## Zu erledigende Aufgaben
A: Stimmen die folgenden Aussagen mit dem Text über das Prakticar 2,8/200 überein? Beantworte jede mit Ja oder Nein und zitiere wörtlich die entscheidende Stelle.
(i) Die erste Serienversion des Prakticar 4/300 wurde nur reichlich 1000 mal gefertigt.
(ii) Das Patent DD206.240 stammt vom 3. März 1980.
(iii) Beim Zentrieren werden die Linsenränder abgefräst.
B: Beantworte anhand des Textes über das Prakticar 2,8/200 jede Frage kurz:
(i) Wodurch wurde die erste Serienversion des Prakticar 4/300 ersetzt?
(ii) Von wem stammt das Zitat aus dem Patent?
(iii) Wie genau muss die optische Achse im Radius zum Linsenrand liegen?
C: Gib den Abschnitt des Textes über das Prakticar 2,8/200 von „Das Zentrieren einer“ bis „Achse verlaufen muß.“ wortgetreu wieder.

## Text
Wie die obige Abbildung aus einem zeitgenössischen Prospekt erkennen läßt, wurde beim neuen Prakticar 2,8/200 gegenüber den bisherigen Sonnaren 2,8/180 und 2,8/200 vor allem eine deutliche Verschlankung des Objektives erreicht
Mittlerweile kann ich sogar genauer sagen, weshalb das Prakticar 2,8/200 mm nur so sporadisch gefertigt wurde. Dazu muß man wissen, daß das Prakticar 2,8/200 vom Grundaufbau her eng verwandt ist mit der ersten Serienversion des Prakticar 4/300. Dieses wurde nämlich auch nur reichlich 1000 mal gefertigt und anschließend durch einen einfacher gebauten Sechslinser ersetzt. Interessant ist nun, daß genau im Patent zu dieser "Ersatzversion" des Prakticar 4/300 mm mit der Nummer DD206.240 vom 1. Juni 1982 der Grund herauszulesen ist, weshalb Teleobjektive nach dem vorigen Patent [Nr. DD149.724 vom 3. März 1980] in der Produktion offenbar so ungünstig waren. Volker Tautz und Günther Benedix schreiben:
"Es sind auch Objektive bekannt, die vor der Aperturblende aus einem ersten positiven, einem negativen und einem zweiten positiven Glied aufgebaut sind. Die Korrektion der Bildfehler wird hierbei wesentlich durch die starke Strahlenablenkung an dem ersten positiven und dem negativen Glied erreicht. Bedingt durch die starke Strahlenabknickung sind diese Linsen sehr zentrierempfindlich und die Objektive fordern für die Herstellung einen hohen technologischen Aufwand."
Das Zentrieren einer Linse ist einer der kritischsten Schritte in ihrem Herstellungsprozeß. Hierbei geht es darum, gegen Ende der Fertigung die mechanische Mitte der Linse mit ihrer optischen Achse zusammenzulegen, indem die Linse in einer Vorrichtung eingespannt und die Linsenränder anschließend abgefräst werden. Das heißt erstens, die optische Achse muß um wenige zehn Mikrometer genau im Radius zum Linsenrand zu liegen kommen. Mit Zentrierfehler in engerem Sinne meint man aber, daß die Linse nicht verkippt sein darf, also eine durch beide Krümmungsscheitel gezogene Linie möglichst genau parallel zur optischen Achse verlaufen muß.

Gespeicherte Einträge
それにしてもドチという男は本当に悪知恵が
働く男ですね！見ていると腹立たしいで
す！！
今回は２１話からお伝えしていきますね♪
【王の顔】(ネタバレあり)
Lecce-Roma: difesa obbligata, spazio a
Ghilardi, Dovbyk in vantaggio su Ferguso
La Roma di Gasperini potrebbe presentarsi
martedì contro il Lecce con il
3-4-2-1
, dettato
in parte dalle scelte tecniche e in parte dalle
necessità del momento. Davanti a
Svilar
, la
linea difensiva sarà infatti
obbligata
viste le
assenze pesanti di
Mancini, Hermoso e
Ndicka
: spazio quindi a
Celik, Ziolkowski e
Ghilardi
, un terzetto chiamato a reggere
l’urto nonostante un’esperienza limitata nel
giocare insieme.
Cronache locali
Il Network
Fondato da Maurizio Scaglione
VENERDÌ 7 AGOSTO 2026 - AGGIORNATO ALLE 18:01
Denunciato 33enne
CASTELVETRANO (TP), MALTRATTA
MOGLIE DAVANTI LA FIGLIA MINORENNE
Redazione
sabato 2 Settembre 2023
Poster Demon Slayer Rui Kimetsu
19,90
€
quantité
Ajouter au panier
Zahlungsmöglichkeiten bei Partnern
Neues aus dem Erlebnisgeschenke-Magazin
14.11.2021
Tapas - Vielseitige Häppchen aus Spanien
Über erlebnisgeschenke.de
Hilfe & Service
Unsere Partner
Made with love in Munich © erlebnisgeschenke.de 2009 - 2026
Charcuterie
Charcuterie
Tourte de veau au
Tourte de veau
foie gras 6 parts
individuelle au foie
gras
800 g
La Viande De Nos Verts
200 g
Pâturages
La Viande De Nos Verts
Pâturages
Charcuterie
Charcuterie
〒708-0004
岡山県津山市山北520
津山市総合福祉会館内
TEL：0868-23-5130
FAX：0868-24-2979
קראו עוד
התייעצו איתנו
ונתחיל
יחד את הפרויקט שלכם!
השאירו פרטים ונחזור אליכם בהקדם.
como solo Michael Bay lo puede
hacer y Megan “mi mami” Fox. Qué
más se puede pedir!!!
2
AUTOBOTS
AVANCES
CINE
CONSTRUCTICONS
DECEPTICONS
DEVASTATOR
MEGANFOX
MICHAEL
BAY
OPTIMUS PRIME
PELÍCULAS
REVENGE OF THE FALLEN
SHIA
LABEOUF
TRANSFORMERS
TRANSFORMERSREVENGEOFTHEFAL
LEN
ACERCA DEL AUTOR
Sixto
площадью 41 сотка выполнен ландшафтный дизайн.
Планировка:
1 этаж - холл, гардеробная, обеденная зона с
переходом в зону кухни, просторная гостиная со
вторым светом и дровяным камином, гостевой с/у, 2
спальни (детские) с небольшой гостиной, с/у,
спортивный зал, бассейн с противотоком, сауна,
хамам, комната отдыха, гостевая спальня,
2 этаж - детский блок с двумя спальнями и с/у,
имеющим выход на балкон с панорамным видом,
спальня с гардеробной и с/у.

## Lösungen
A:
(i) Ja: „Dieses wurde nämlich auch nur reichlich 1000 mal gefertigt“
(ii) Nein: „mit der Nummer DD206.240 vom 1. Juni 1982“
(iii) Ja: „indem die Linse in einer Vorrichtung eingespannt und die Linsenränder anschließend abgefräst werden“

B:
(i) Durch einen einfacher gebauten Sechslinser.
(ii) Von Volker Tautz und Günther Benedix.
(iii) Um wenige zehn Mikrometer genau.

C:
Das Zentrieren einer Linse ist einer der kritischsten Schritte in ihrem Herstellungsprozeß. Hierbei geht es darum, gegen Ende der Fertigung die mechanische Mitte der Linse mit ihrer optischen Achse zusammenzulegen, indem die Linse in einer Vorrichtung eingespannt und die Linsenränder anschließend abgefräst werden. Das heißt erstens, die optische Achse muß um wenige zehn Mikrometer genau im Radius zum Linsenrand zu liegen kommen. Mit Zentrierfehler in engerem Sinne meint man aber, daß die Linse nicht verkippt sein darf, also eine durch beide Krümmungsscheitel gezogene Linie möglichst genau parallel zur optischen Achse verlaufen muß.